Dataset entries:
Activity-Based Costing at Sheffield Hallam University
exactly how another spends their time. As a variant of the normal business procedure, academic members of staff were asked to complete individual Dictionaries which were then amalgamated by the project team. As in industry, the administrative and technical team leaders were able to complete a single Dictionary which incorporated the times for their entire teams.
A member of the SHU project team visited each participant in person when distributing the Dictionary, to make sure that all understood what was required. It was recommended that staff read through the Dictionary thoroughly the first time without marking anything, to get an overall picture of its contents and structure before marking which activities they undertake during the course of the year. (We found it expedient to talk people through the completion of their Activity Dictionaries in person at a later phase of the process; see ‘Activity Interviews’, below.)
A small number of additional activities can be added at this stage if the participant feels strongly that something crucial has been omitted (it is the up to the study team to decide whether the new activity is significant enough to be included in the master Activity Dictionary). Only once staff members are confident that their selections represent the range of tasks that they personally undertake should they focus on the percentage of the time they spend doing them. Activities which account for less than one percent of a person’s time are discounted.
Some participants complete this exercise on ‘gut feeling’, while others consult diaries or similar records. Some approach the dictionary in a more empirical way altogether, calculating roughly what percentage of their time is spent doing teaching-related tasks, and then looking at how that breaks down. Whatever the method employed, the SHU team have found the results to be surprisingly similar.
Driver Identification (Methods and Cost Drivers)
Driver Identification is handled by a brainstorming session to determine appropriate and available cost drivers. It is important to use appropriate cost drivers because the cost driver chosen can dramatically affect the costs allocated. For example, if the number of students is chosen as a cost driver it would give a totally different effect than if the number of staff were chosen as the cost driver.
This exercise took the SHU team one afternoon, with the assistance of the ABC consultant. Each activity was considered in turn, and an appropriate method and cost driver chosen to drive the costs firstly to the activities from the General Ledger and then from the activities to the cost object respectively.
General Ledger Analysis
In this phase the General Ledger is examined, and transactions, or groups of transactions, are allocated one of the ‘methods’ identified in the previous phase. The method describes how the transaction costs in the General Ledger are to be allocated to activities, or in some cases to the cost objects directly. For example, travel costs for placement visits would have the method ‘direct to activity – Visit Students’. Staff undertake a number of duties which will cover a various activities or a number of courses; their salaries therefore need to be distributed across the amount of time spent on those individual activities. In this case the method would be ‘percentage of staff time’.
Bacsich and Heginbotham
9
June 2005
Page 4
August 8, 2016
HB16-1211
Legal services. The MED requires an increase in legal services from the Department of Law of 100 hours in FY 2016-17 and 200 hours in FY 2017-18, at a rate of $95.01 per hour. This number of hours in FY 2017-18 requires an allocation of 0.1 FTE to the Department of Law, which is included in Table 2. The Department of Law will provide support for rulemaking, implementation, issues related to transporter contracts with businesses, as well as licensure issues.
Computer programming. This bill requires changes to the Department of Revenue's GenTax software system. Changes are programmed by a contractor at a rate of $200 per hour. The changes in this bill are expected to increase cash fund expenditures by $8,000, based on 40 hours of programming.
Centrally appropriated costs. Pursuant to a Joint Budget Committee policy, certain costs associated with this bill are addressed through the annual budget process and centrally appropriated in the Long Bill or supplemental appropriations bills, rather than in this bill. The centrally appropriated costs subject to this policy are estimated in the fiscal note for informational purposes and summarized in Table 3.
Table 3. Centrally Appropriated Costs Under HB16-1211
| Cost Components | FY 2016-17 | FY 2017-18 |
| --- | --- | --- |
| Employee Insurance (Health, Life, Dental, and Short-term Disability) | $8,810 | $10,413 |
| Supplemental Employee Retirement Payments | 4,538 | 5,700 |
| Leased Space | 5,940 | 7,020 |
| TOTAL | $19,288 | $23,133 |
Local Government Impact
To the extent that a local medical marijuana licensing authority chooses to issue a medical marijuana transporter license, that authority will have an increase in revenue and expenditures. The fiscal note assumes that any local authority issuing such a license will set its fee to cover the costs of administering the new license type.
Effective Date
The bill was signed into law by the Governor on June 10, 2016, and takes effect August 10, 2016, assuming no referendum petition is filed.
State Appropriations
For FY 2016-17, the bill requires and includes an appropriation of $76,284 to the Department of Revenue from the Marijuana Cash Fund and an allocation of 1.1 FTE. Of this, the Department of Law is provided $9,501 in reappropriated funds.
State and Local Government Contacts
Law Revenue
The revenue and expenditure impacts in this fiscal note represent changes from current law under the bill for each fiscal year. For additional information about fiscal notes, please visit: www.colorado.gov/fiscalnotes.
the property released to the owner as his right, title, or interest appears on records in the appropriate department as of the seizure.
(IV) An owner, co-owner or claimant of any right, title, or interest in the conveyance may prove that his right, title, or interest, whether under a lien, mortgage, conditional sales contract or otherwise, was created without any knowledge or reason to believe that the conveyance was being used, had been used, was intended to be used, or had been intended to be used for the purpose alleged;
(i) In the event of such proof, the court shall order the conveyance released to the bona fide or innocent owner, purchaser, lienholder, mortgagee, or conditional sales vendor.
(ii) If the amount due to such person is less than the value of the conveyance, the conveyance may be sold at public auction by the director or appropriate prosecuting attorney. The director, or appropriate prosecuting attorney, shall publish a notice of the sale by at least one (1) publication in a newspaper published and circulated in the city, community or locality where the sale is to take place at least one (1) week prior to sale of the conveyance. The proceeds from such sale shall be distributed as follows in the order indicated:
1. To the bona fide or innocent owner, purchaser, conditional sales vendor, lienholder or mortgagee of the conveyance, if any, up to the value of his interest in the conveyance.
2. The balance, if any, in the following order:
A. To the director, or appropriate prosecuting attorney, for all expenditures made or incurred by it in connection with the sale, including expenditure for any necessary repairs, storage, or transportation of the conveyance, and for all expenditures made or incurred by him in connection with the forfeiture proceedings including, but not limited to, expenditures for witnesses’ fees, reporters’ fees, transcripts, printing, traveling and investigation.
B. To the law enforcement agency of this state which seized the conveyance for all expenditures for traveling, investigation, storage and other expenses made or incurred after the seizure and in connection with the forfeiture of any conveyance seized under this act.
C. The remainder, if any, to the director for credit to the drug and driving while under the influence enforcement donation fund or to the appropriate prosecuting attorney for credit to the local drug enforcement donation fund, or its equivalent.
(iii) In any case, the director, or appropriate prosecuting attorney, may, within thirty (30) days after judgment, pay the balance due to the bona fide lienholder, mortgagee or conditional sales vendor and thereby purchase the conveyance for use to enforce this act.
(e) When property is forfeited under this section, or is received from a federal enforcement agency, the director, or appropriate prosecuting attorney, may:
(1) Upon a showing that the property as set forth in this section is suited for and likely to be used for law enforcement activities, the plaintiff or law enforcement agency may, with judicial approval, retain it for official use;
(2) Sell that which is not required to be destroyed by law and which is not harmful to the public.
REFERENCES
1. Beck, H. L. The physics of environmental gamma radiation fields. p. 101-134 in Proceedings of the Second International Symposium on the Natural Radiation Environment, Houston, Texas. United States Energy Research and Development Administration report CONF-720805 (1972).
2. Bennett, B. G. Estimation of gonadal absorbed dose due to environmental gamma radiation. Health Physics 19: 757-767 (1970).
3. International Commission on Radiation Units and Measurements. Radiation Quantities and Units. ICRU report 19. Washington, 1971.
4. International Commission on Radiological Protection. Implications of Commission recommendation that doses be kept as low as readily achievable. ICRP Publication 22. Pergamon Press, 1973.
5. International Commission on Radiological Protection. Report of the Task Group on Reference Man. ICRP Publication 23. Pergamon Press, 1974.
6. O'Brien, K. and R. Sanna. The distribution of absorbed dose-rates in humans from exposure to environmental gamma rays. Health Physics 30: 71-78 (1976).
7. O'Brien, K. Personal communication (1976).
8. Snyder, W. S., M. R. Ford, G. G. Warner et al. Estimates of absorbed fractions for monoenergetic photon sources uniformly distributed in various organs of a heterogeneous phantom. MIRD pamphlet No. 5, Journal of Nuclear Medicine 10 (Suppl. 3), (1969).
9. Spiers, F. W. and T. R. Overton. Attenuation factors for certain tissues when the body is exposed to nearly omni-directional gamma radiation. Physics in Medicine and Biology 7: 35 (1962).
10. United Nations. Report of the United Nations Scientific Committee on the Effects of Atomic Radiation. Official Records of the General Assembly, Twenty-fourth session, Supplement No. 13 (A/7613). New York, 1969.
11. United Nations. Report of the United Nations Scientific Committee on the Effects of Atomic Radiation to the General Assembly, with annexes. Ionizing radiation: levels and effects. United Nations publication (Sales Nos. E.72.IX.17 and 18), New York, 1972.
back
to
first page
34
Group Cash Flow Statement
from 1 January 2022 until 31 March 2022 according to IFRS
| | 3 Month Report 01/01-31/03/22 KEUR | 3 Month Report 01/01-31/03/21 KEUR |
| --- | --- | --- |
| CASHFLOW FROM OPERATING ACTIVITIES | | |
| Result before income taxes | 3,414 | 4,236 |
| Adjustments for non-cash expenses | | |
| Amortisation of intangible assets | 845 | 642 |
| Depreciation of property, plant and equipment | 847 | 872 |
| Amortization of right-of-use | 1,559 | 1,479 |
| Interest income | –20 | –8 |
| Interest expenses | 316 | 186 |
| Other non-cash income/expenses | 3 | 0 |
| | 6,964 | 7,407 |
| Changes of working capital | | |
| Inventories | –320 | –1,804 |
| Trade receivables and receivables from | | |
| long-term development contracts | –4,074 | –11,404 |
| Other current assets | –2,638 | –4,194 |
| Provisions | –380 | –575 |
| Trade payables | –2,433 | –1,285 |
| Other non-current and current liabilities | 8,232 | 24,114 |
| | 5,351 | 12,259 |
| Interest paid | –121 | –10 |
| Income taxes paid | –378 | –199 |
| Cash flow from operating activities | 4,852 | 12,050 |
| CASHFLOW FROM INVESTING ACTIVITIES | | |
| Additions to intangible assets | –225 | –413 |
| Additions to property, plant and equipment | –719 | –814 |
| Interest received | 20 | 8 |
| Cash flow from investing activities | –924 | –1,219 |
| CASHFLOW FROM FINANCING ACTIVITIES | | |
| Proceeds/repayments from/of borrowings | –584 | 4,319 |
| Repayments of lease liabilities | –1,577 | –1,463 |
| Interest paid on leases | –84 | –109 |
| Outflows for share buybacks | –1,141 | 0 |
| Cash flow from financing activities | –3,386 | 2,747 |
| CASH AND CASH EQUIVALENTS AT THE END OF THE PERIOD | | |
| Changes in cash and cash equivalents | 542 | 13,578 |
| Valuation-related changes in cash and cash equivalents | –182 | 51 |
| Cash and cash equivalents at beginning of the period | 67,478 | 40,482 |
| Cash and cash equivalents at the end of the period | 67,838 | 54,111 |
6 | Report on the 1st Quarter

What the exercise asks: Your answer must be the lines from the first line of the records through the line containing "exactly how another", copied exactly.

Solution to the problem:
Activity-Based Costing at Sheffield Hallam University
exactly how another spends their time. As a variant of the normal business procedure, academic members of staff were asked to complete individual Dictionaries which were then amalgamated by the project team. As in industry, the administrative and technical team leaders were able to complete a single Dictionary which incorporated the times for their entire teams.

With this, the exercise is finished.